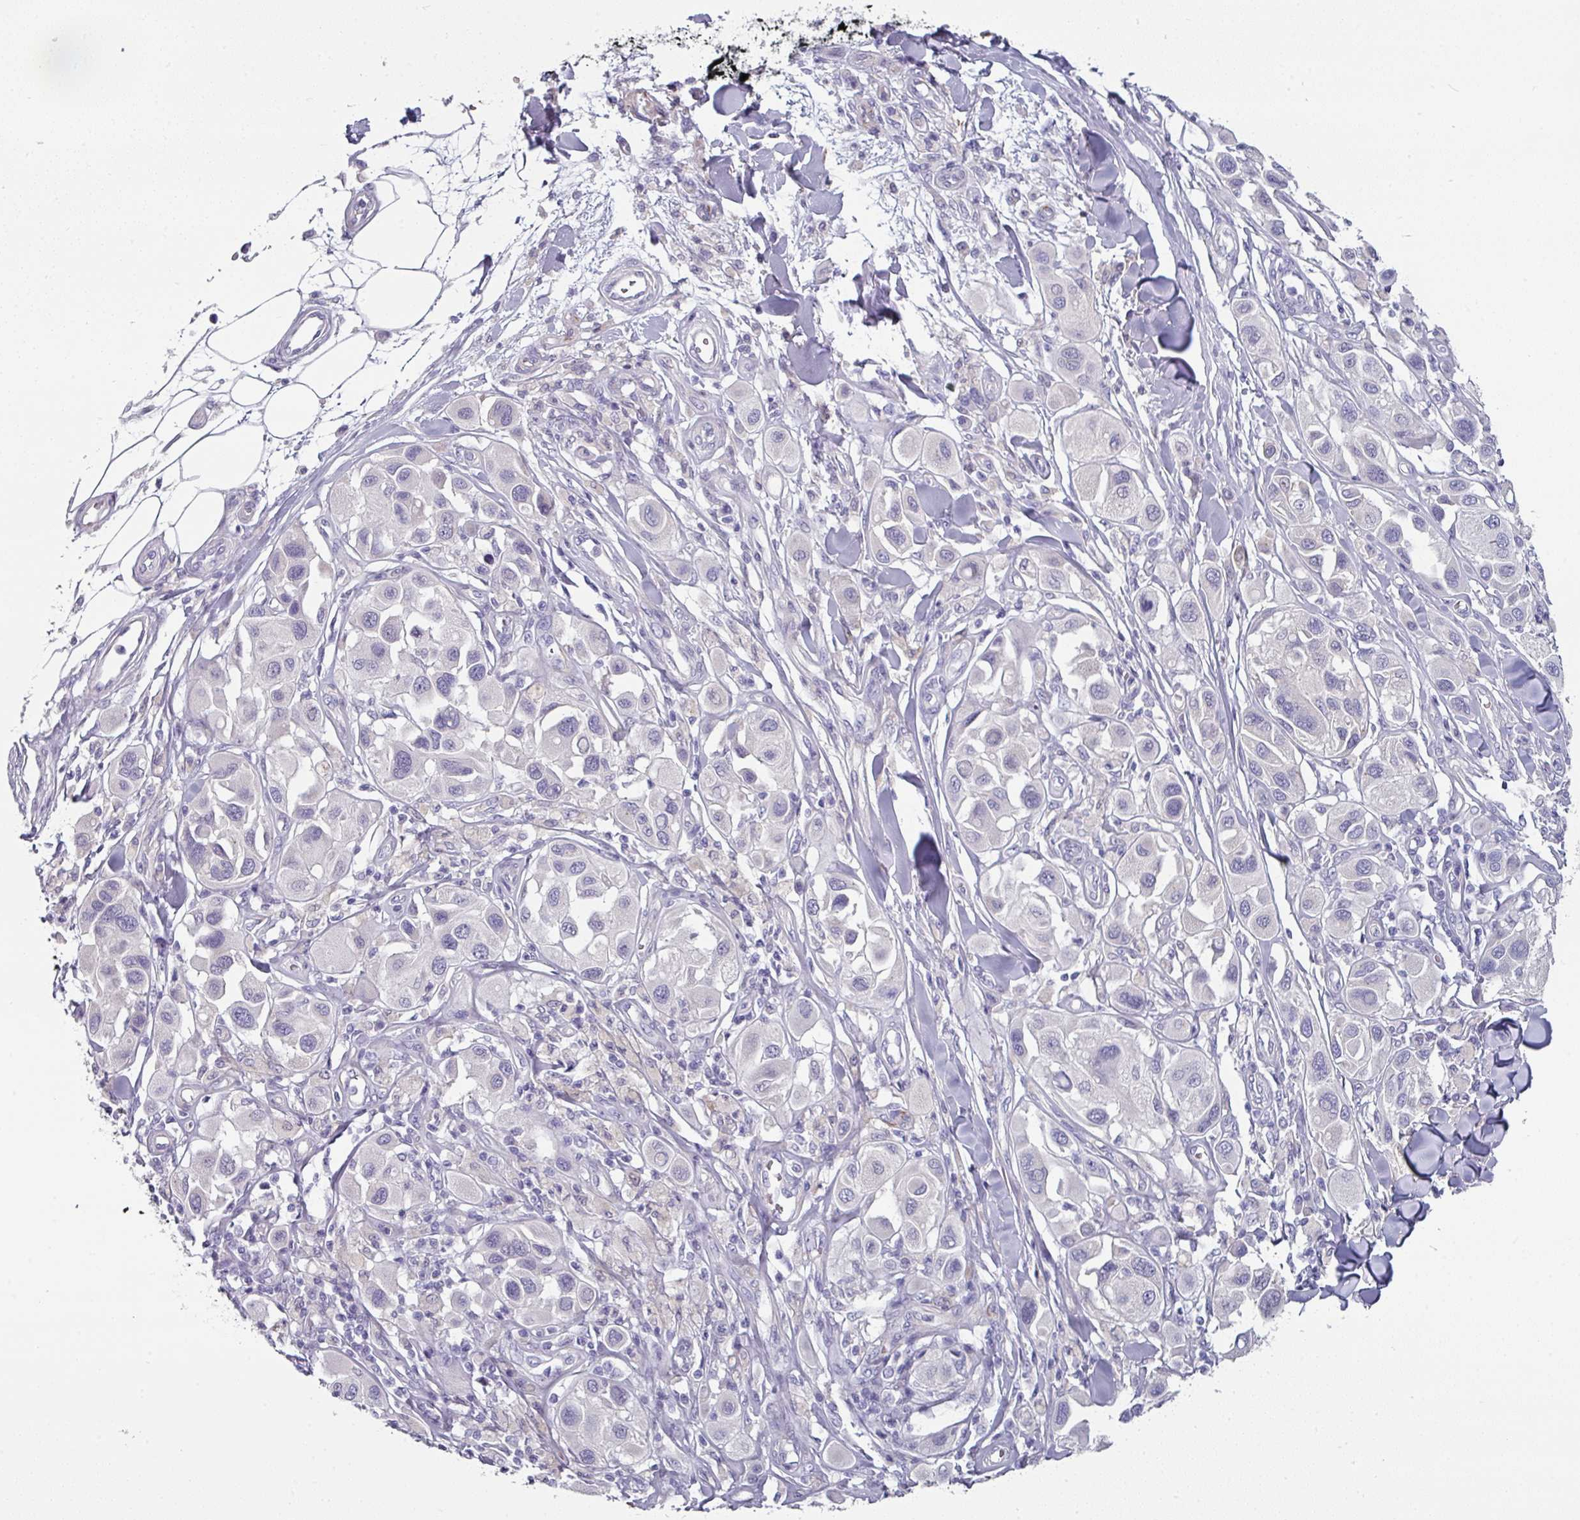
{"staining": {"intensity": "negative", "quantity": "none", "location": "none"}, "tissue": "melanoma", "cell_type": "Tumor cells", "image_type": "cancer", "snomed": [{"axis": "morphology", "description": "Malignant melanoma, Metastatic site"}, {"axis": "topography", "description": "Skin"}], "caption": "Malignant melanoma (metastatic site) stained for a protein using IHC demonstrates no positivity tumor cells.", "gene": "SLC17A7", "patient": {"sex": "male", "age": 41}}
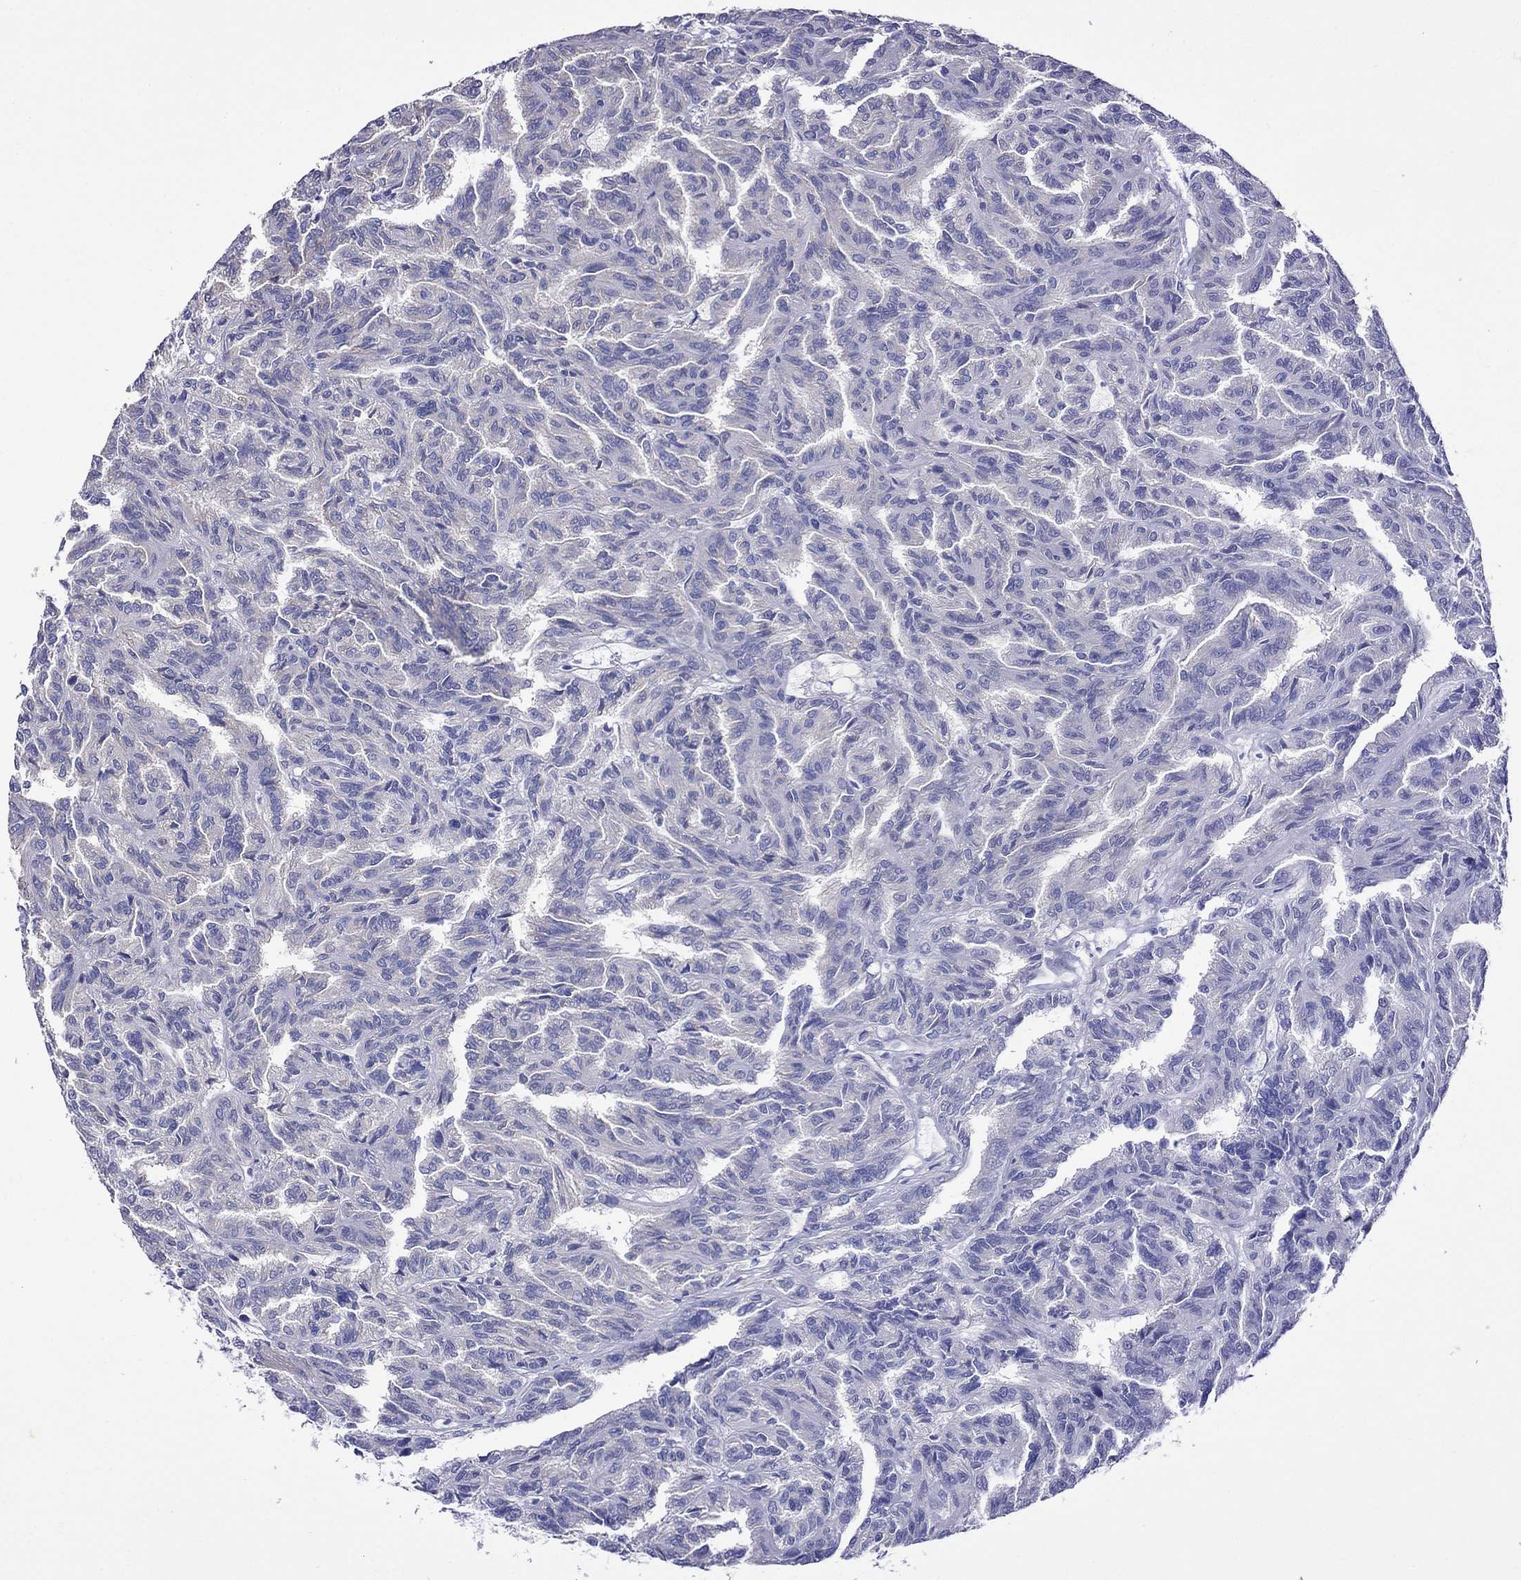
{"staining": {"intensity": "negative", "quantity": "none", "location": "none"}, "tissue": "renal cancer", "cell_type": "Tumor cells", "image_type": "cancer", "snomed": [{"axis": "morphology", "description": "Adenocarcinoma, NOS"}, {"axis": "topography", "description": "Kidney"}], "caption": "Histopathology image shows no significant protein staining in tumor cells of adenocarcinoma (renal).", "gene": "SCG2", "patient": {"sex": "male", "age": 79}}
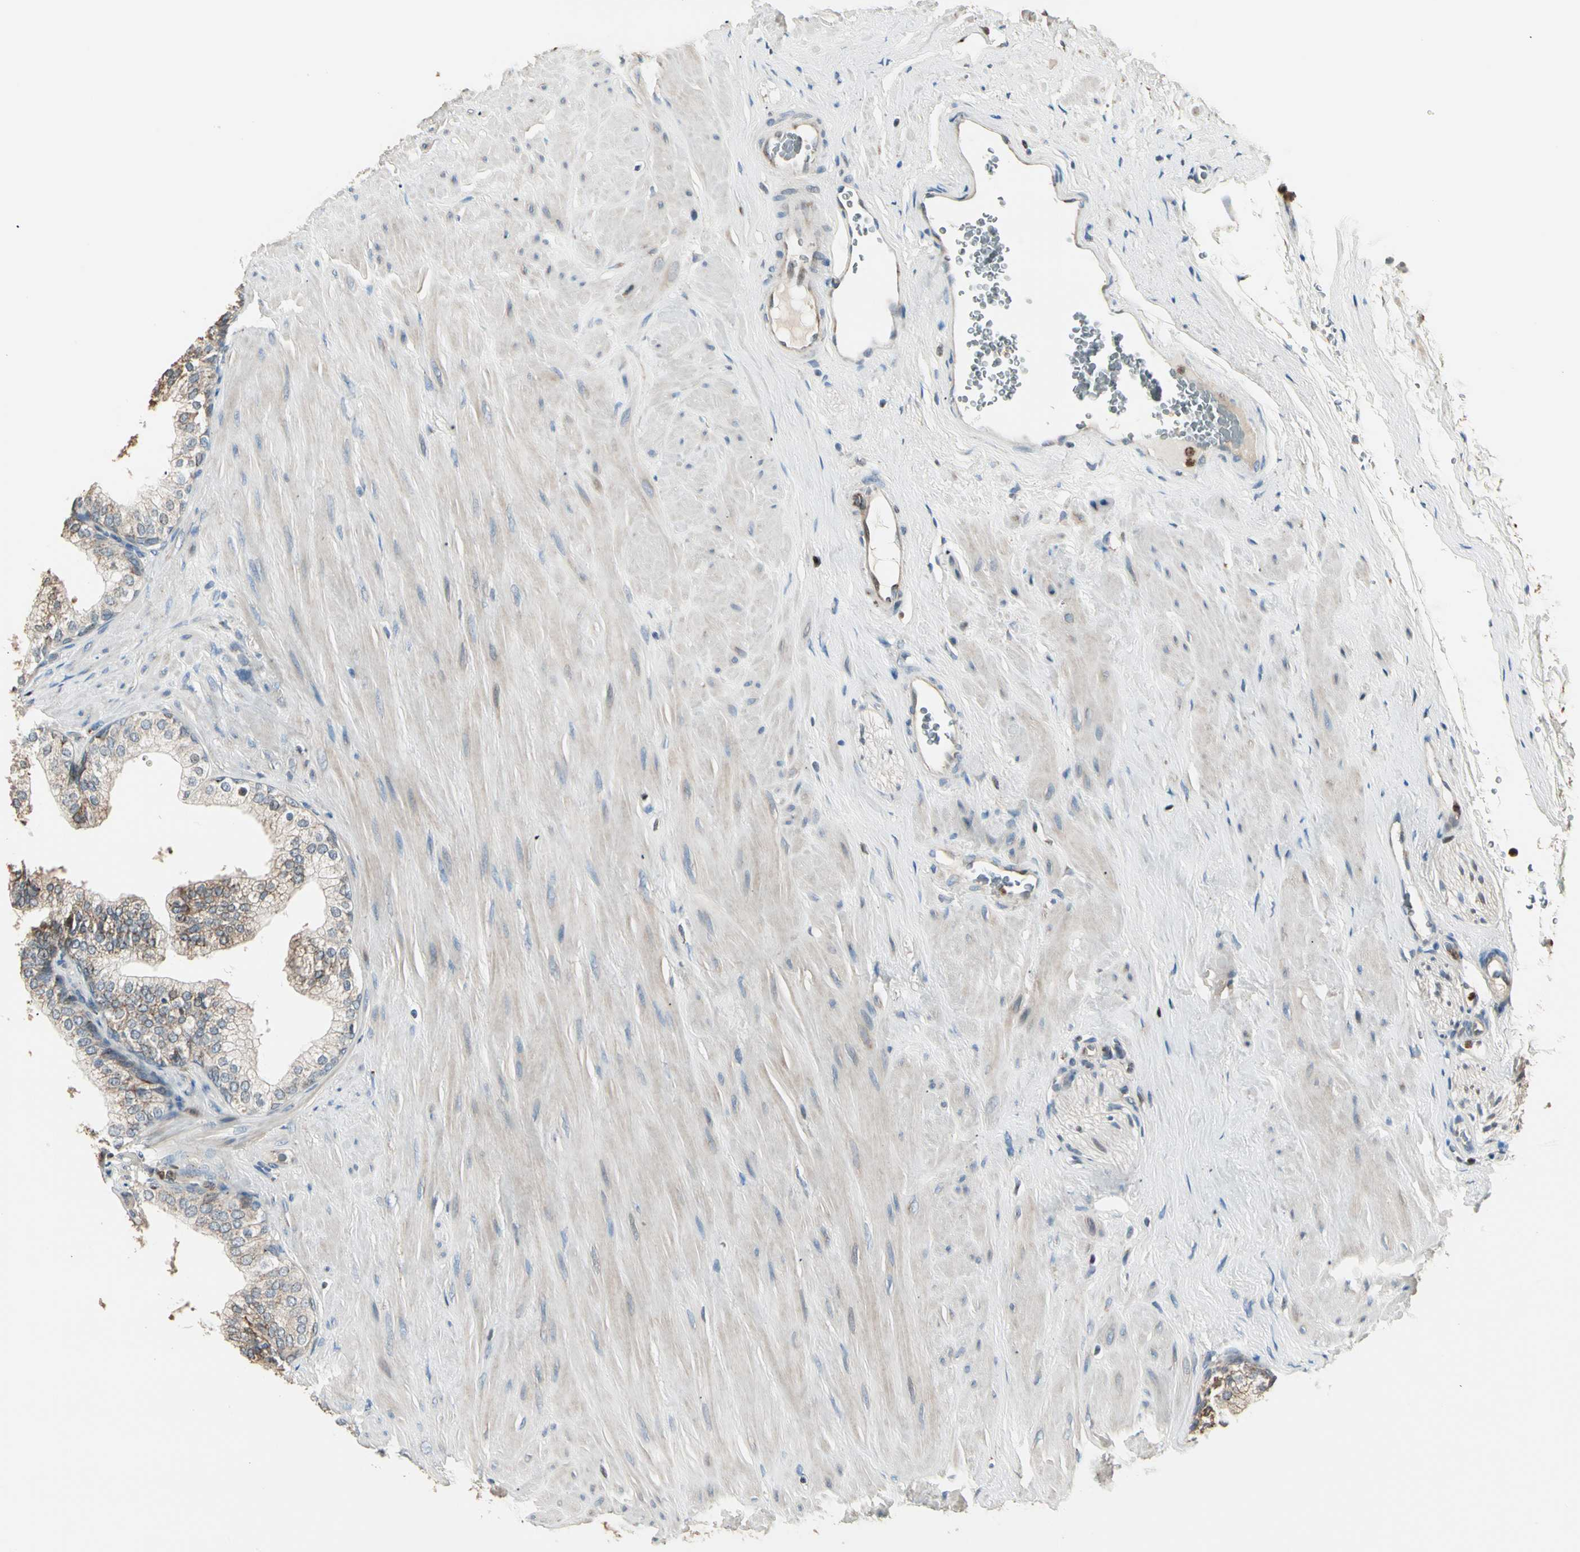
{"staining": {"intensity": "moderate", "quantity": "25%-75%", "location": "cytoplasmic/membranous"}, "tissue": "prostate", "cell_type": "Glandular cells", "image_type": "normal", "snomed": [{"axis": "morphology", "description": "Normal tissue, NOS"}, {"axis": "topography", "description": "Prostate"}], "caption": "This is an image of immunohistochemistry staining of benign prostate, which shows moderate positivity in the cytoplasmic/membranous of glandular cells.", "gene": "IP6K2", "patient": {"sex": "male", "age": 60}}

-=-=-

▸ **Your objective**: Please retype the data exactly as it appears, but without any of its pictures.

▸ **Answer section**:
{"staining": {"intensity": "negative", "quantity": "none", "location": "none"}, "tissue": "melanoma", "cell_type": "Tumor cells", "image_type": "cancer", "snomed": [{"axis": "morphology", "description": "Malignant melanoma, Metastatic site"}, {"axis": "topography", "description": "Skin"}], "caption": "Malignant melanoma (metastatic site) stained for a protein using IHC demonstrates no positivity tumor cells.", "gene": "SLC17A7", "patient": {"sex": "male", "age": 41}}
{"staining": {"intensity": "negative", "quantity": "none", "location": "none"}, "tissue": "renal cancer", "cell_type": "Tumor cells", "image_type": "cancer", "snomed": [{"axis": "morphology", "description": "Adenocarcinoma, NOS"}, {"axis": "topography", "description": "Kidney"}], "caption": "Histopathology image shows no significant protein staining in tumor cells of adenocarcinoma (renal).", "gene": "SCG2", "patient": {"sex": "male", "age": 79}}
{"staining": {"intensity": "moderate", "quantity": "25%-75%", "location": "cytoplasmic/membranous"}, "tissue": "prostate", "cell_type": "Glandular cells", "image_type": "normal", "snomed": [{"axis": "morphology", "description": "Normal tissue, NOS"}, {"axis": "topography", "description": "Prostate"}], "caption": "This is an image of immunohistochemistry staining of benign prostate, which shows moderate positivity in the cytoplasmic/membranous of glandular cells.", "gene": "IP6K2", "patient": {"sex": "male", "age": 60}}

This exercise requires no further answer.